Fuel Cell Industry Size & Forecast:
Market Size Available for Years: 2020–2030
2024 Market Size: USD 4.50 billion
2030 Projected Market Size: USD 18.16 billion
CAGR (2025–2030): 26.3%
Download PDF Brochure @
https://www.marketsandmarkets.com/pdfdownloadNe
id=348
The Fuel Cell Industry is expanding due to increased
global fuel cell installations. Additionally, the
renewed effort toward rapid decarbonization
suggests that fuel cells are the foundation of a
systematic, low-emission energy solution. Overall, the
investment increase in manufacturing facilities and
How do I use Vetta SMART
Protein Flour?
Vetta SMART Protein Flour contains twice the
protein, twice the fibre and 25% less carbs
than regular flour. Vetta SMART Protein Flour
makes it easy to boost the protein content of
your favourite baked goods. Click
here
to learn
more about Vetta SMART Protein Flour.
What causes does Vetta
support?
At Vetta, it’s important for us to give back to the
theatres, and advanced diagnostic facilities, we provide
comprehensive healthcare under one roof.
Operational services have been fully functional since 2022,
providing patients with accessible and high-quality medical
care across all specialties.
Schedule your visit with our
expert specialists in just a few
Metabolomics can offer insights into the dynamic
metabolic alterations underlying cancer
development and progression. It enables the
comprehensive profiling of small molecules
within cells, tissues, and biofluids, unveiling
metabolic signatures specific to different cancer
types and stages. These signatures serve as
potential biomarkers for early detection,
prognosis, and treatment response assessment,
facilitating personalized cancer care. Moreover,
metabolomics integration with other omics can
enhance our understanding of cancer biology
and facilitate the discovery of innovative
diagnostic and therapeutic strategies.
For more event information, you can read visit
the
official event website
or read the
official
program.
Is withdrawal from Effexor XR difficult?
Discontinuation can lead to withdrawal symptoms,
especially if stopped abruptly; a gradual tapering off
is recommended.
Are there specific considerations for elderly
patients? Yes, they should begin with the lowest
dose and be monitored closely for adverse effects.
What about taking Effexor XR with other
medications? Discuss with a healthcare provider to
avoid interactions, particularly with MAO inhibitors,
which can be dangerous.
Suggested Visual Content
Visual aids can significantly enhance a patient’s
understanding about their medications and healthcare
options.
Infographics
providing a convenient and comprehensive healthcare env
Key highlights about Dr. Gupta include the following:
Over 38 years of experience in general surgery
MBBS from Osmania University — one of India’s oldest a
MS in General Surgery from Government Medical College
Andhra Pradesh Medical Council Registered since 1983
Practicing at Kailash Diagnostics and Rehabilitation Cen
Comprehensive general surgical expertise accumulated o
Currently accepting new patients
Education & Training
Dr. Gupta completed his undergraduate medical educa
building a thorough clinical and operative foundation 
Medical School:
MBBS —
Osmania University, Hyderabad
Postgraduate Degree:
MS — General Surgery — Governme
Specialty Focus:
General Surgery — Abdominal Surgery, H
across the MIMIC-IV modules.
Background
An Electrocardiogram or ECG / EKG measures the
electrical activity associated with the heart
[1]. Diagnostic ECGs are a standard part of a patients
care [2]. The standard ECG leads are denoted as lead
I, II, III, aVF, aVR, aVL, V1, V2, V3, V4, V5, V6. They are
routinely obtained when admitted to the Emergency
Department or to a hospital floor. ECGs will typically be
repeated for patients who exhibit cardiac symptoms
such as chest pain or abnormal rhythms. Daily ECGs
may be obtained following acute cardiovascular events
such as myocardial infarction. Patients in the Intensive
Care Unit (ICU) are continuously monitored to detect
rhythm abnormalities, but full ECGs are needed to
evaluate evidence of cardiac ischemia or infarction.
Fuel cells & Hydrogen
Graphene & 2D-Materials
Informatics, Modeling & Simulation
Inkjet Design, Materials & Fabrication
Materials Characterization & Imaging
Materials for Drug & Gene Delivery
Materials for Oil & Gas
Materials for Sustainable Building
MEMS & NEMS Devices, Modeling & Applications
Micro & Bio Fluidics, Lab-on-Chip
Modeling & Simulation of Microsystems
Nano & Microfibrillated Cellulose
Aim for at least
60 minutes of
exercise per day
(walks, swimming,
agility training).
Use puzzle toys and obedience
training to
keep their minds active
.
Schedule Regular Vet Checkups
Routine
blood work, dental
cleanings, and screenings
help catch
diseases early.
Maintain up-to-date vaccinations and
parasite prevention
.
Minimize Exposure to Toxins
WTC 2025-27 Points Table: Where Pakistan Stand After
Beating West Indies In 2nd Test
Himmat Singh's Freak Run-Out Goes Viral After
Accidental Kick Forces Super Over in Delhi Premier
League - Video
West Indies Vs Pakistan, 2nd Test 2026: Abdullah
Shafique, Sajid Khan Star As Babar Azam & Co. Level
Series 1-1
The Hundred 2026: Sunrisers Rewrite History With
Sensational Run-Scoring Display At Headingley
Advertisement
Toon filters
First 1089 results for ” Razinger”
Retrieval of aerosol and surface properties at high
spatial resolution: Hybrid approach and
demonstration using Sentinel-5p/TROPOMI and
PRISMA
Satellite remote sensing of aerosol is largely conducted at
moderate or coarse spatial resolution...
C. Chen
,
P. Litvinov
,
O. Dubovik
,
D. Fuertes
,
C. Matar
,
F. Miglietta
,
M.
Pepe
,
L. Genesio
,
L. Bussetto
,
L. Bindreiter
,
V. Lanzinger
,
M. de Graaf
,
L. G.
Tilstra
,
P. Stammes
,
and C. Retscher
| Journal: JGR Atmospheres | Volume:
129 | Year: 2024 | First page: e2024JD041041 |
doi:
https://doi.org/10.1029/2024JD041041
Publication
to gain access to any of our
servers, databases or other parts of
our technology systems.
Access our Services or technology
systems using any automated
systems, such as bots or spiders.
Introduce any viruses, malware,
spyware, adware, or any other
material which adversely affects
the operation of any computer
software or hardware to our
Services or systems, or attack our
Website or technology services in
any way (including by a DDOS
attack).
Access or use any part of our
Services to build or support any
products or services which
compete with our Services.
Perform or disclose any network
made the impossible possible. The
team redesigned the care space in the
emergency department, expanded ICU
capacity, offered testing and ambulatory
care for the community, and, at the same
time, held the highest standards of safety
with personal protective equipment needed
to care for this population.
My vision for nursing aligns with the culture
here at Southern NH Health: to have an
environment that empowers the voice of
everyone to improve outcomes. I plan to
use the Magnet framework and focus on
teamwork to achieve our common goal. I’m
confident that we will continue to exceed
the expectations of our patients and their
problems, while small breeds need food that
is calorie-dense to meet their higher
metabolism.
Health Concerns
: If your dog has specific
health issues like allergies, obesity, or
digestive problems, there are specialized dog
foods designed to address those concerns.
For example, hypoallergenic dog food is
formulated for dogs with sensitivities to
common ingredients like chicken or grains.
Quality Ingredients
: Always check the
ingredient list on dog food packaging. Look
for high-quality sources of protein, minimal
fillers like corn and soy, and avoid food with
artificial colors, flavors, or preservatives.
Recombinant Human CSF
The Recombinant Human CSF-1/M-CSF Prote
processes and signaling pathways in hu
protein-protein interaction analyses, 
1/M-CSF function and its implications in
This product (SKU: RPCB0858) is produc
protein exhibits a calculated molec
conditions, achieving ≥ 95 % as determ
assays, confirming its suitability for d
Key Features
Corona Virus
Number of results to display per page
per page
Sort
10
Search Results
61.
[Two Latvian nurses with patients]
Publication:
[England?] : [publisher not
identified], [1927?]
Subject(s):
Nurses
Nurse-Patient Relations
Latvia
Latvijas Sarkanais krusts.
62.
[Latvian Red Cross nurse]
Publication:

→ **What the task asks**
Transcribe the records above exactly, from the opening line down to and including the line with "systematic, low-emission energy".

→ **Task answer**
Fuel Cell Industry Size & Forecast:
Market Size Available for Years: 2020–2030
2024 Market Size: USD 4.50 billion
2030 Projected Market Size: USD 18.16 billion
CAGR (2025–2030): 26.3%
Download PDF Brochure @
https://www.marketsandmarkets.com/pdfdownloadNe
id=348
The Fuel Cell Industry is expanding due to increased
global fuel cell installations. Additionally, the
renewed effort toward rapid decarbonization
suggests that fuel cells are the foundation of a
systematic, low-emission energy solution. Overall, the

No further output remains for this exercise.